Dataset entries
____________

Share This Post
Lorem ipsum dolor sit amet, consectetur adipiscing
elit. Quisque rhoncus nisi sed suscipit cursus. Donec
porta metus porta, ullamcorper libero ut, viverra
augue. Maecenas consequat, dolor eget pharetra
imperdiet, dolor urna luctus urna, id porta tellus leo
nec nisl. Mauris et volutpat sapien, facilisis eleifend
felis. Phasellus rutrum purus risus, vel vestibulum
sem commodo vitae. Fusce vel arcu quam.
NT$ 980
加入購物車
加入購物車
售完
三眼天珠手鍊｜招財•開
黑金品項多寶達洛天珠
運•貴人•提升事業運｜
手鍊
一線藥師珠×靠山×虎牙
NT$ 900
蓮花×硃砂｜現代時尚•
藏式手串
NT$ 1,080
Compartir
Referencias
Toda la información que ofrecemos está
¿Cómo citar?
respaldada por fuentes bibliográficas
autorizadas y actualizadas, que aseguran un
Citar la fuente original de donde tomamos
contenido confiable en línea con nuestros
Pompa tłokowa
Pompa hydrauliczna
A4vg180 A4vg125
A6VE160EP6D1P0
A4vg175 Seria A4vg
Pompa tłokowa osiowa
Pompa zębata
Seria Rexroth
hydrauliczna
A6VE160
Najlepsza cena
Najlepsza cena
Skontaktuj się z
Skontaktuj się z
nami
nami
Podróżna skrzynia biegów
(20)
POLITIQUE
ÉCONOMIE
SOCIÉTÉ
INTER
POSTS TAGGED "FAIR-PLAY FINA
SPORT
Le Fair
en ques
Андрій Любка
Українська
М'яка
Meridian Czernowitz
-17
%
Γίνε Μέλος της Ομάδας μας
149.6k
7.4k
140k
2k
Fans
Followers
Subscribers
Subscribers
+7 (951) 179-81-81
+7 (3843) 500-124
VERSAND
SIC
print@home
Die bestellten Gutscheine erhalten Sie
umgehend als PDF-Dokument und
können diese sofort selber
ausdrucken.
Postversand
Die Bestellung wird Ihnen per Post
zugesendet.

____________

_JOB ITEM_. Print the entries once more, identical in every line.

_WRITTEN SOLUTION_.
Share This Post
Lorem ipsum dolor sit amet, consectetur adipiscing
elit. Quisque rhoncus nisi sed suscipit cursus. Donec
porta metus porta, ullamcorper libero ut, viverra
augue. Maecenas consequat, dolor eget pharetra
imperdiet, dolor urna luctus urna, id porta tellus leo
nec nisl. Mauris et volutpat sapien, facilisis eleifend
felis. Phasellus rutrum purus risus, vel vestibulum
sem commodo vitae. Fusce vel arcu quam.
NT$ 980
加入購物車
加入購物車
售完
三眼天珠手鍊｜招財•開
黑金品項多寶達洛天珠
運•貴人•提升事業運｜
手鍊
一線藥師珠×靠山×虎牙
NT$ 900
蓮花×硃砂｜現代時尚•
藏式手串
NT$ 1,080
Compartir
Referencias
Toda la información que ofrecemos está
¿Cómo citar?
respaldada por fuentes bibliográficas
autorizadas y actualizadas, que aseguran un
Citar la fuente original de donde tomamos
contenido confiable en línea con nuestros
Pompa tłokowa
Pompa hydrauliczna
A4vg180 A4vg125
A6VE160EP6D1P0
A4vg175 Seria A4vg
Pompa tłokowa osiowa
Pompa zębata
Seria Rexroth
hydrauliczna
A6VE160
Najlepsza cena
Najlepsza cena
Skontaktuj się z
Skontaktuj się z
nami
nami
Podróżna skrzynia biegów
(20)
POLITIQUE
ÉCONOMIE
SOCIÉTÉ
INTER
POSTS TAGGED "FAIR-PLAY FINA
SPORT
Le Fair
en ques
Андрій Любка
Українська
М'яка
Meridian Czernowitz
-17
%
Γίνε Μέλος της Ομάδας μας
149.6k
7.4k
140k
2k
Fans
Followers
Subscribers
Subscribers
+7 (951) 179-81-81
+7 (3843) 500-124
VERSAND
SIC
print@home
Die bestellten Gutscheine erhalten Sie
umgehend als PDF-Dokument und
können diese sofort selber
ausdrucken.
Postversand
Die Bestellung wird Ihnen per Post
zugesendet.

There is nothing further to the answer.